Challenges and Future Outlook
Risks loom, including Ukraine’s volatile environment and potential governance concerns tied to VEON’s past Russian affiliations. The SPAC merger carries financial penalties—if the deal fails, Kyivstar and Cohen Circle could lose $70 million. Yet, the listing’s success could pave the way for other Ukrainian firms, with VEON exploring similar moves for its Kyrgyzstan operations.
Kyivstar aims to derive 20% of profits from non-telecom sectors by year-end, with investments in e-health and advertising tech. Its partnership with Starlink for direct-to-cell satellite services, set for late 2025, further enhances its technological edge, ensuring connectivity in war-disrupted areas.
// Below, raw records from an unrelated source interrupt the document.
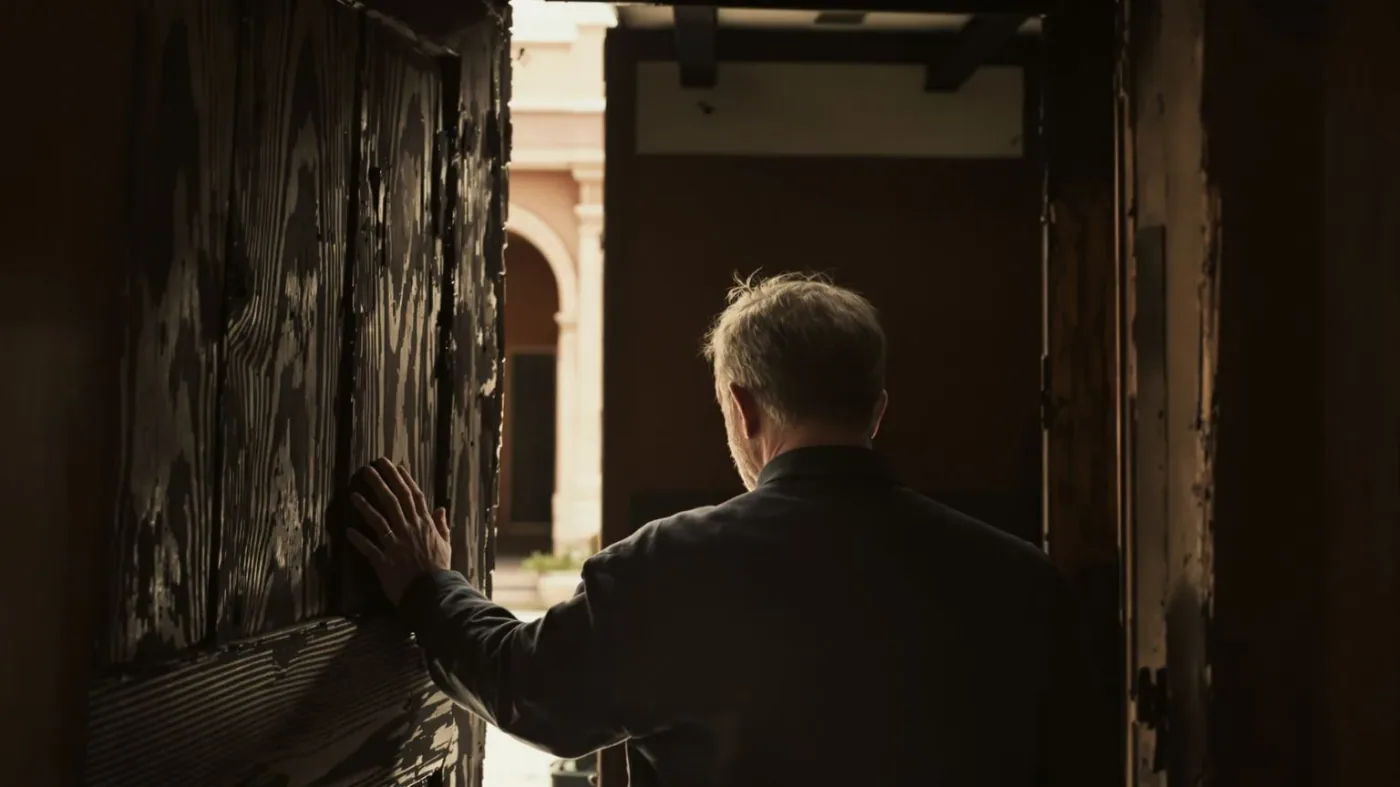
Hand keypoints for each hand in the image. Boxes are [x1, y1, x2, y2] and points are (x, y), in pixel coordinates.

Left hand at [348, 457, 451, 605]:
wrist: (434, 593)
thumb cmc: (440, 570)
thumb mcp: (445, 545)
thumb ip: (441, 526)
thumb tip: (441, 508)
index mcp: (424, 525)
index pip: (413, 496)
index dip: (403, 479)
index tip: (395, 465)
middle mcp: (409, 530)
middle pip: (393, 501)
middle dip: (381, 482)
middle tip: (369, 467)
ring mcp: (396, 544)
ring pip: (378, 519)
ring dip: (365, 505)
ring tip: (353, 492)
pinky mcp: (384, 560)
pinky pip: (369, 548)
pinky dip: (358, 540)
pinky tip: (348, 530)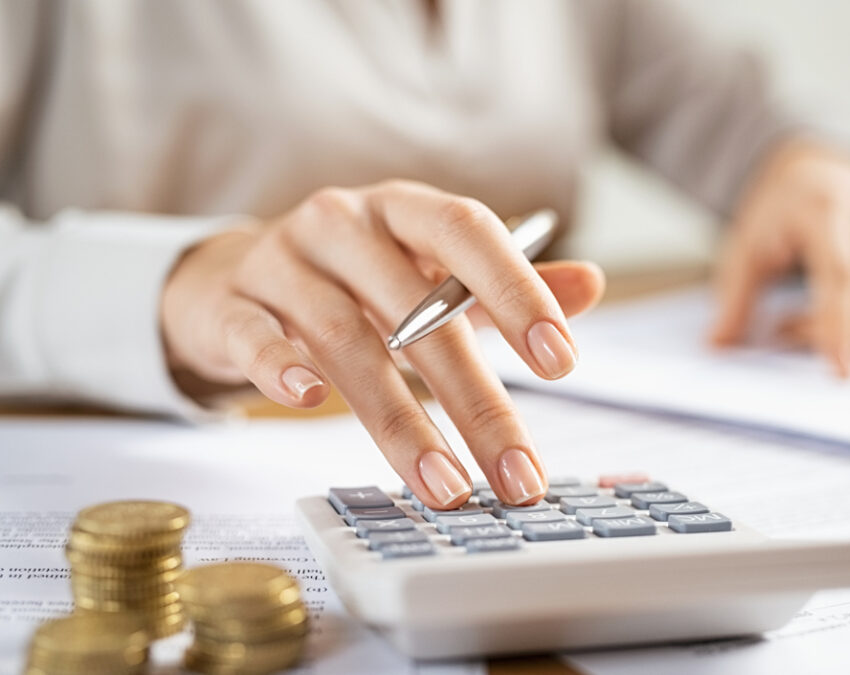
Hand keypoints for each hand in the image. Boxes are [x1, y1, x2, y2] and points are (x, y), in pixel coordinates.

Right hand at [161, 181, 604, 506]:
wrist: (233, 278)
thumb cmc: (353, 280)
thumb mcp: (430, 273)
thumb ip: (506, 285)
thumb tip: (592, 283)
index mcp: (404, 210)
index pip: (469, 233)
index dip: (517, 290)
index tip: (562, 360)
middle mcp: (344, 224)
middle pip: (415, 308)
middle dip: (475, 399)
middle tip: (517, 473)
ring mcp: (282, 262)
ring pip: (343, 336)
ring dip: (399, 420)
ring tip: (445, 485)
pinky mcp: (230, 306)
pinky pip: (254, 335)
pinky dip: (280, 367)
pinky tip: (307, 403)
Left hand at [710, 139, 849, 375]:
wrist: (820, 177)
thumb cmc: (781, 216)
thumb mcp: (744, 247)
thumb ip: (732, 297)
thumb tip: (717, 346)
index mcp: (833, 201)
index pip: (844, 270)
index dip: (842, 322)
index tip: (840, 371)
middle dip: (831, 331)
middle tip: (781, 331)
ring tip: (805, 321)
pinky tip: (845, 316)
Conclusion: A Beacon for Ukraine’s Future
Kyivstar’s impending Nasdaq listing marks a historic first, positioning Ukraine on the global financial stage. As the first Ukrainian company to trade on a U.S. exchange, Kyivstar not only showcases the nation’s economic resilience but also invites global investors to bet on its digital future. Amid war and uncertainty, this “people’s IPO” stands as a testament to Ukraine’s ambition, signaling that even in crisis, its businesses can compete—and thrive—on the world stage.